REQUIREMENT A -> From the glossary of software delivery terms, copy the passage word for word, beginning at the words "A sequence of" and stopping after "organization's release process.".

PAGE EXCERPT ->
Content starts
A continuous delivery pipeline enables you to act and deliver more quickly, but you still need to deliver a quality product to your users. You can build the expectation of quality into your software development process from the start. Design your tests before a line of code is written. Create a test architecture that can be woven into your CD pipeline. Build a self-adjusting system that applies the right tests at the appropriate time in development, covering unit tests through to performance testing. That way you always have the real-time insight you need into your software quality.

Behavior-Driven Development (BDD)

A development methodology that asserts software should be specified in terms of the desired behavior of the application, and with syntax that is readable for business managers.

Test-Driven Development (TDD)

A development practice in which small tests to verify the behavior of a piece of code are written before the code itself. The tests initially fail, and the aim of the developer(s) is then to add code to make them succeed.

Continuous Integration (CI)

A development practice that requires developers to integrate code into a shared repository several times a day. Each check-in is then verified by an automated build, allowing teams to detect problems early.

Canary Release

A go-live strategy in which a new application version is released to a small subset of production servers and heavily monitored to determine whether it behaves as expected. If everything seems stable, the new version is rolled out to the entire production environment.

Dark Launch

A go-live strategy in which code implementing new features is released to a subset of the production environment but is not visibly, or only partially, activated. The code is exercised, however, in a production setting without users being aware of it.

Product Owner

A person or role responsible for the definition, prioritization, and maintenance of the list of outstanding features and other work to be tackled by a development team. Product Owners are common in agile software development methodologies and often represent the business or customer organization. Product Owners need to play a more active, day-to-day role in the development process than their counterparts in more traditional software development processes.

DevOps - Development + Operations

A portmanteau of development and operations, DevOps is a set of processes, practices, and tools that improve communication, collaboration, and processes between the various roles in the software development cycle, resulting in delivery of better software with speed and stability.

Agile

A precursor to DevOps. Agile is a software development and, more broadly, business methodology, that emphasizes short, iterative planning and development cycles to provide better control and predictability and to support changing requirements as projects evolve.

Value Stream Mapping

A process visualization and improvement technique used heavily in lean manufacturing and engineering approaches. Value Stream Maps are used to identify essential process steps vs. "waste" that can be progressively eliminated from the process.

Delivery Pipeline

A sequence of orchestrated, automated tasks implementing the software delivery process for a new application version. Each step in the pipeline is intended to increase the level of confidence in the new version to the point where a go/no-go decision can be made. A delivery pipeline can be considered the result of optimizing an organization's release process.
Content ends
REQUIREMENT B -> In the records, write out the lines beginning at the line that has "D cere menţinerea" and stopping after the line that has "acier inoxydable, IP67", replacing "PRESSOSTATS" with "CAPTEURS" and keeping everything else the same. Leave the pictures out.

MATERIAL SUPPLIED ->
Content starts
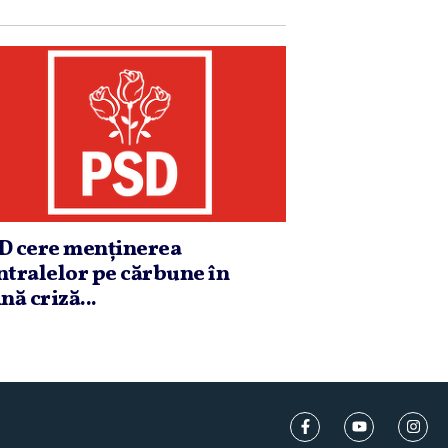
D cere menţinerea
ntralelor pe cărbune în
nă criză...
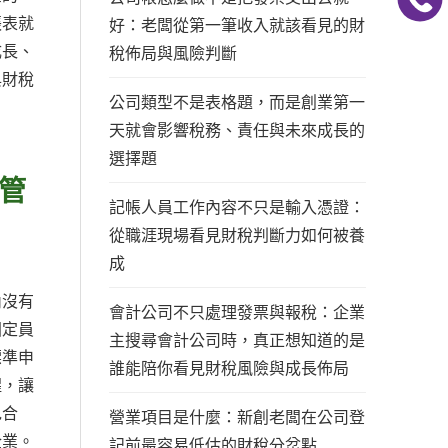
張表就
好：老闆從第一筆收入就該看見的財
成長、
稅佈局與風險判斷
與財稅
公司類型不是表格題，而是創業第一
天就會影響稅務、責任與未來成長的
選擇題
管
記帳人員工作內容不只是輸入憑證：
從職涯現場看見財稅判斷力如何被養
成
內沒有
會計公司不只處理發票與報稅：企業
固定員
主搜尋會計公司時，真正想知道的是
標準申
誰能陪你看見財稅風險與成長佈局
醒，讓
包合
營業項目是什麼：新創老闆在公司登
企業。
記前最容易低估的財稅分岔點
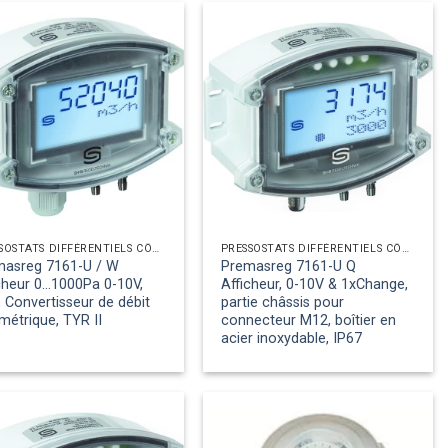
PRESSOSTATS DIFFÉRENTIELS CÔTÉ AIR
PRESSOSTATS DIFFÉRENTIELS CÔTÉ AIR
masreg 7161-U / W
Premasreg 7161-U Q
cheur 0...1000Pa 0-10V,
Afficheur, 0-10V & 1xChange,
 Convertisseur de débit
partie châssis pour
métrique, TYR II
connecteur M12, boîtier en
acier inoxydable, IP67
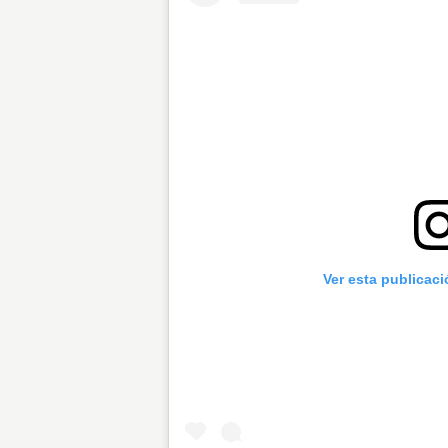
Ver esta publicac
Content ends
Content starts
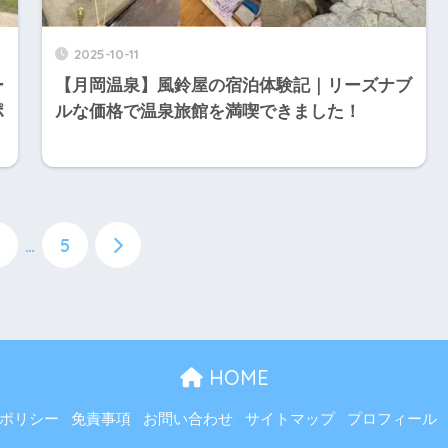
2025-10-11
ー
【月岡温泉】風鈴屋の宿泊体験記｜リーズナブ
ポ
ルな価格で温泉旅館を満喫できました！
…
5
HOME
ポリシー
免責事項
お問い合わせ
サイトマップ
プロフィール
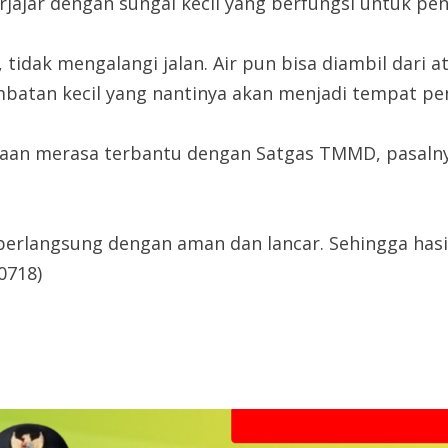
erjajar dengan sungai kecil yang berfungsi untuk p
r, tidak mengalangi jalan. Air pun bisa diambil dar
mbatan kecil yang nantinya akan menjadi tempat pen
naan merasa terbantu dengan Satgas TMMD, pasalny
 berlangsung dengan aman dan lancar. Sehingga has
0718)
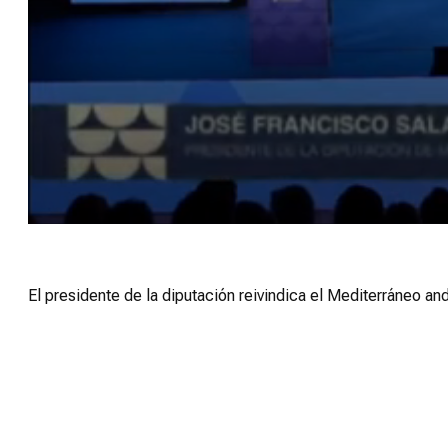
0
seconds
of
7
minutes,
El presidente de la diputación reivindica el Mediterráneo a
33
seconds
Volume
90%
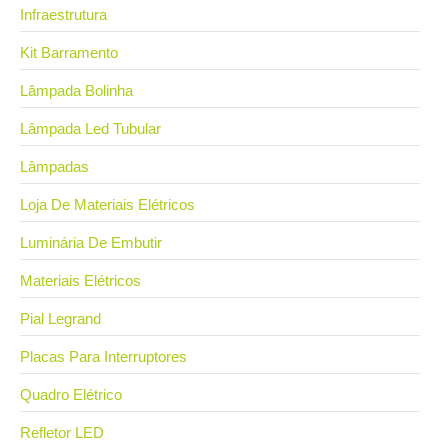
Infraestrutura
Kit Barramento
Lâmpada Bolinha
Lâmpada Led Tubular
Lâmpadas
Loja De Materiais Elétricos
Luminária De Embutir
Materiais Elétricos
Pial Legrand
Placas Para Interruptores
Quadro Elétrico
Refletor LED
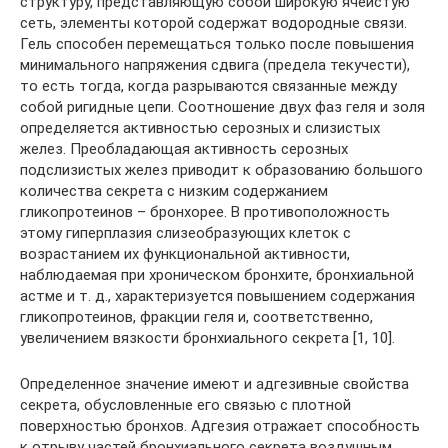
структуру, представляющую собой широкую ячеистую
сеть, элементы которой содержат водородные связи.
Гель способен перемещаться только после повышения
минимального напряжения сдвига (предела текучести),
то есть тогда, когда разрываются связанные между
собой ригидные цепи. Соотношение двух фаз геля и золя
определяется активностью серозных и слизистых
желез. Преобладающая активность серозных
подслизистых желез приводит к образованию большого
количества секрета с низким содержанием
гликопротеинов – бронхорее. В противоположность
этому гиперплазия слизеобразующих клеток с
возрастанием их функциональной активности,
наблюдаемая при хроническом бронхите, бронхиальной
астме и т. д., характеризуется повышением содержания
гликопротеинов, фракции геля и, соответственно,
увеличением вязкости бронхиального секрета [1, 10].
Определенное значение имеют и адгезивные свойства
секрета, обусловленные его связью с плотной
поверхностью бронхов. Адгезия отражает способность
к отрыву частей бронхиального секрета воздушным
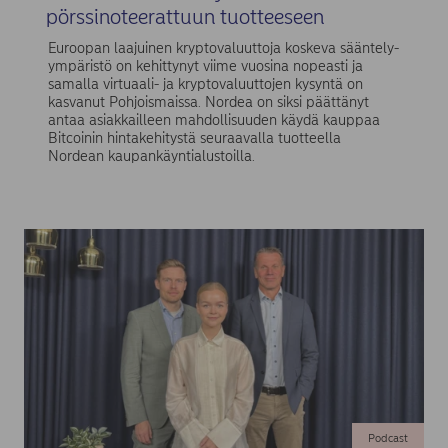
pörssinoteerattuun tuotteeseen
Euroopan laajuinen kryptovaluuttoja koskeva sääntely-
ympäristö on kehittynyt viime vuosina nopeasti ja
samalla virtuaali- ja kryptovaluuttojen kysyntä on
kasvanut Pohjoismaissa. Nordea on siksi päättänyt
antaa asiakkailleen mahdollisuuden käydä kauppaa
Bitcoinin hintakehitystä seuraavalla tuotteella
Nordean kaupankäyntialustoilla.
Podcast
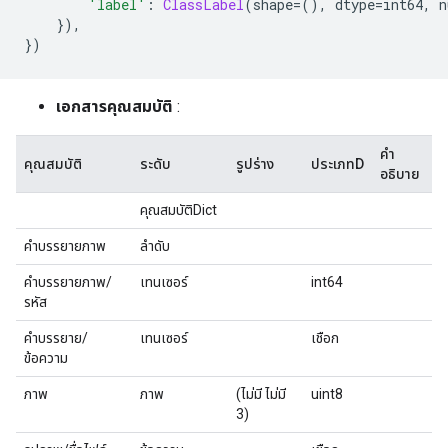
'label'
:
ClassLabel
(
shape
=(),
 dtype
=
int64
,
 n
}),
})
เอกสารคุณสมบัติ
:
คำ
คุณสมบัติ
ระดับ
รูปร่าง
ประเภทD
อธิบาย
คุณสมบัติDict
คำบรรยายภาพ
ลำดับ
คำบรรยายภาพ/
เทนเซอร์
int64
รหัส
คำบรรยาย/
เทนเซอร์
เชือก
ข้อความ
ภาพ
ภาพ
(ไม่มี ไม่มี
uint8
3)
Content ends
WRITTEN RESPONSE A ->
A sequence of orchestrated, automated tasks implementing the software delivery process for a new application version. Each step in the pipeline is intended to increase the level of confidence in the new version to the point where a go/no-go decision can be made. A delivery pipeline can be considered the result of optimizing an organization's release process.

WRITTEN RESPONSE B ->
D cere menţinerea
ntralelor pe cărbune în
nă criză...
張表就
好：老闆從第一筆收入就該看見的財
成長、
稅佈局與風險判斷
與財稅
公司類型不是表格題，而是創業第一
天就會影響稅務、責任與未來成長的
選擇題
管
記帳人員工作內容不只是輸入憑證：
從職涯現場看見財稅判斷力如何被養
成
內沒有
會計公司不只處理發票與報稅：企業
固定員
主搜尋會計公司時，真正想知道的是
標準申
誰能陪你看見財稅風險與成長佈局
醒，讓
包合
營業項目是什麼：新創老闆在公司登
企業。
記前最容易低估的財稅分岔點
CAPTEURS DIFFÉRENTIELS CÔTÉ AIR
CAPTEURS DIFFÉRENTIELS CÔTÉ AIR
masreg 7161-U / W
Premasreg 7161-U Q
cheur 0...1000Pa 0-10V,
Afficheur, 0-10V & 1xChange,
 Convertisseur de débit
partie châssis pour
métrique, TYR II
connecteur M12, boîtier en
acier inoxydable, IP67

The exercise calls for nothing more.